M. Jean Glavany, ministre de l'agriculture et de la pêche. Monsieur le sénateur, ma réponse comportera deux parties.
La première concerne l'interdiction des farines animales. Il était temps, avez-vous dit.
M. Jean Delaneau. Plus que temps !
M. Jean Glavany, ministre de l'agriculture et de la pêche. J'ai insisté tout à l'heure sur le fait qu'il fallait au contraire prendre son temps compte tenu des problèmes que nous avons. Un responsable de l'opposition - pas dans cet hémicycle, on y est sage par tradition,...
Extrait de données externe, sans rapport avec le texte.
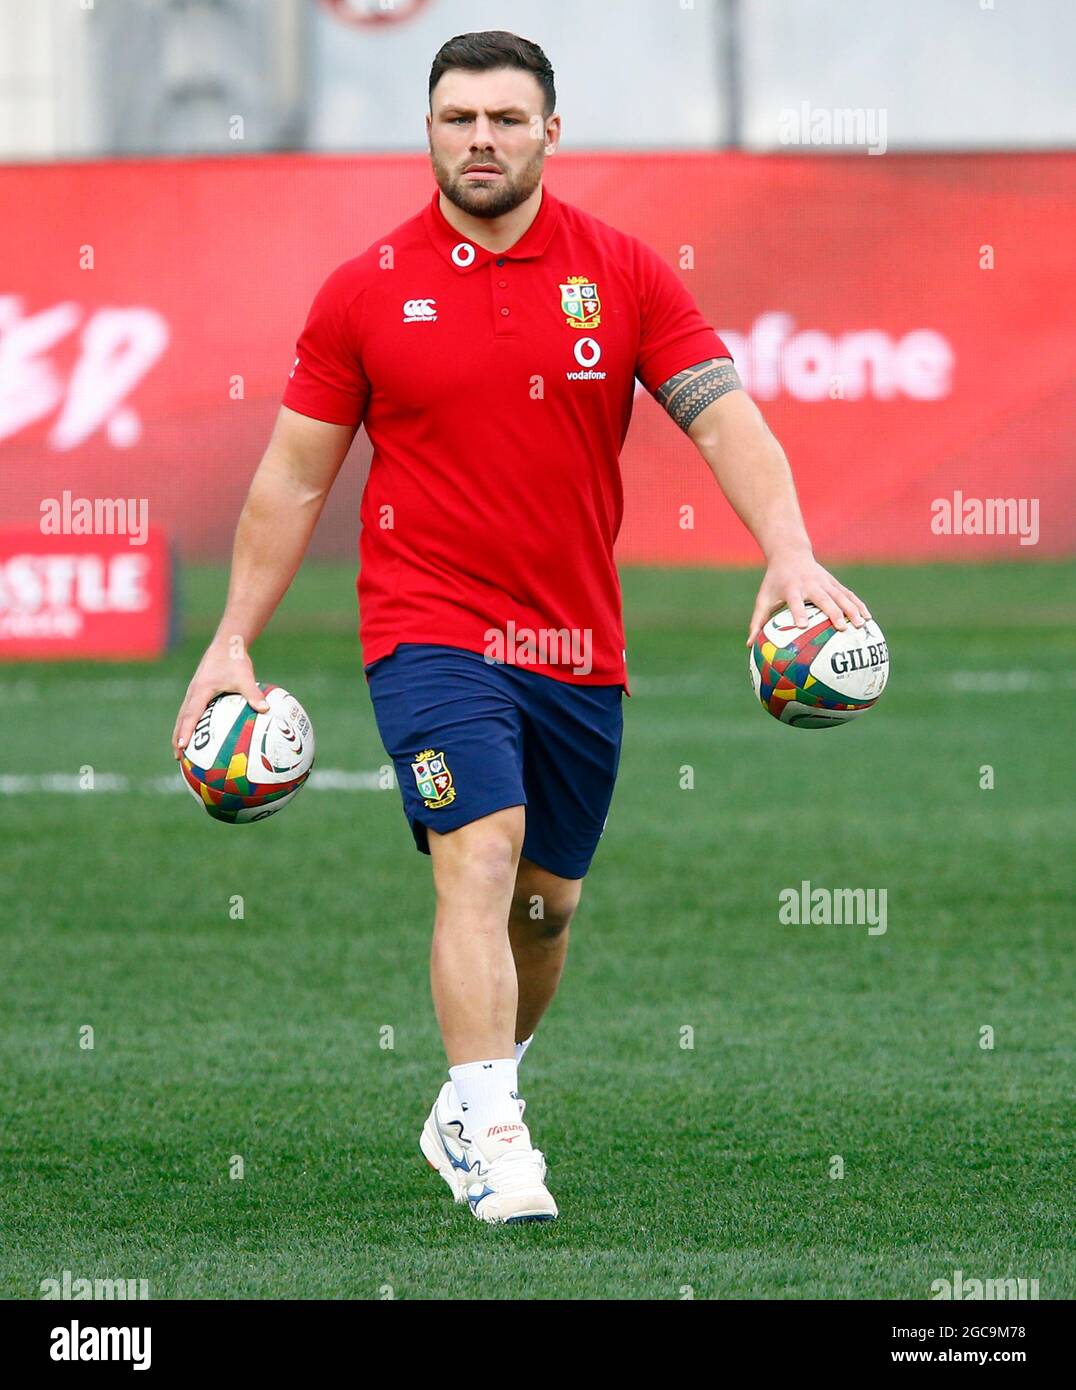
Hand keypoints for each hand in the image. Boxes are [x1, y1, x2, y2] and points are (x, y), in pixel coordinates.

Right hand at [171, 636, 267, 758]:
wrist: (227, 644)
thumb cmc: (235, 659)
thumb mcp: (245, 677)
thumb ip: (253, 694)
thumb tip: (265, 709)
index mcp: (201, 691)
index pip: (190, 715)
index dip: (185, 731)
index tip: (182, 747)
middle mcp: (193, 692)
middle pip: (181, 718)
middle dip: (178, 737)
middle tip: (178, 756)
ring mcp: (194, 691)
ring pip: (184, 715)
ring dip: (181, 731)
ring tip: (181, 750)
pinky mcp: (199, 690)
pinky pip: (192, 710)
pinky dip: (189, 722)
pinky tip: (198, 733)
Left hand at [746, 548, 871, 645]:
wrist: (791, 554)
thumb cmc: (774, 581)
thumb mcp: (763, 598)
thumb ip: (757, 622)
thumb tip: (748, 646)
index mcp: (792, 588)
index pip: (796, 601)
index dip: (799, 612)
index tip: (803, 626)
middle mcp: (810, 584)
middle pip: (824, 599)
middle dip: (833, 613)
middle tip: (842, 628)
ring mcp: (825, 582)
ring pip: (841, 596)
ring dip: (852, 610)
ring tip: (861, 625)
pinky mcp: (834, 583)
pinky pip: (848, 595)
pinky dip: (858, 605)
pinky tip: (868, 619)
M. Philippe François. Et par nature !
M. Jean Glavany, ministre de l'agriculture et de la pêche. ... mais peut-être dans un autre... - nous a demandé pourquoi nous n'avions pas pris plus tôt la décision d'interdire les farines compte tenu de l'avis des scientifiques. Mais aucun scientifique français n'a émis d'avis dans ce sens ! Seul le bon sens nous a amenés à prendre une telle décision, et j'ai d'autant moins de scrupules à en parler que j'ai été le premier des ministres de l'agriculture en Europe, voilà deux ans, à dire qu'il fallait aller dans cette direction. Cela me paraissait déjà de bon sens. Il faut remettre les choses à leur place !
La seconde partie de ma réponse concerne le « plan protéines », qui est évidemment nécessaire ! Là encore, j'ai d'autant moins de scrupules à en parler que la France a été le seul pays d'Europe, au moment des accords de Berlin, par ma voix, par celle du Premier ministre, par celle du Président de la République, à critiquer les mesures concernant les oléoprotéagineux et à exiger une clause de rendez-vous en 2002 pour revoir la politique d'aide aux oléoprotéagineux dans le cas où les emblavements diminueraient, et ce n'était pas être grand clerc que de deviner qu'ils allaient effectivement diminuer.
Il faut donc revenir sur les dispositions des accords de Berlin le plus vite possible, sans attendre 2002. Nous pourrons aussi remettre en cause les accords de Blair House , qui, reconnaissons-le, résultaient d'un compromis entre les exigences américaines et les exigences européennes, puisque l'Europe avait demandé l'autorisation de « surprimer » les oléoprotéagineux contre cette autolimitation des surfaces. Comme nous nous sommes engagés, à Berlin, à limiter ou à éliminer les surprimes, nous allons nous libérer automatiquement de l'accord de Blair House sans attendre sa remise en cause et sans attendre une éventuelle renégociation de la PAC. Je vais m'y employer dès lundi et mardi prochains à Bruxelles.
En France, nous avons les moyens d'élaborer un « plan protéines » afin de relancer la production de soja, notamment de soja de pays sans OGM, pour répondre à une autre aspiration des consommateurs de notre pays. Vous pouvez en être sûr, le Gouvernement prévoira des mesures dans ce sens dans le plan qu'il prépare. (Applaudissements sur les travées socialistes, sur celles du groupe communiste républicain et citoyen ainsi que sur certaines travées du RDSE.)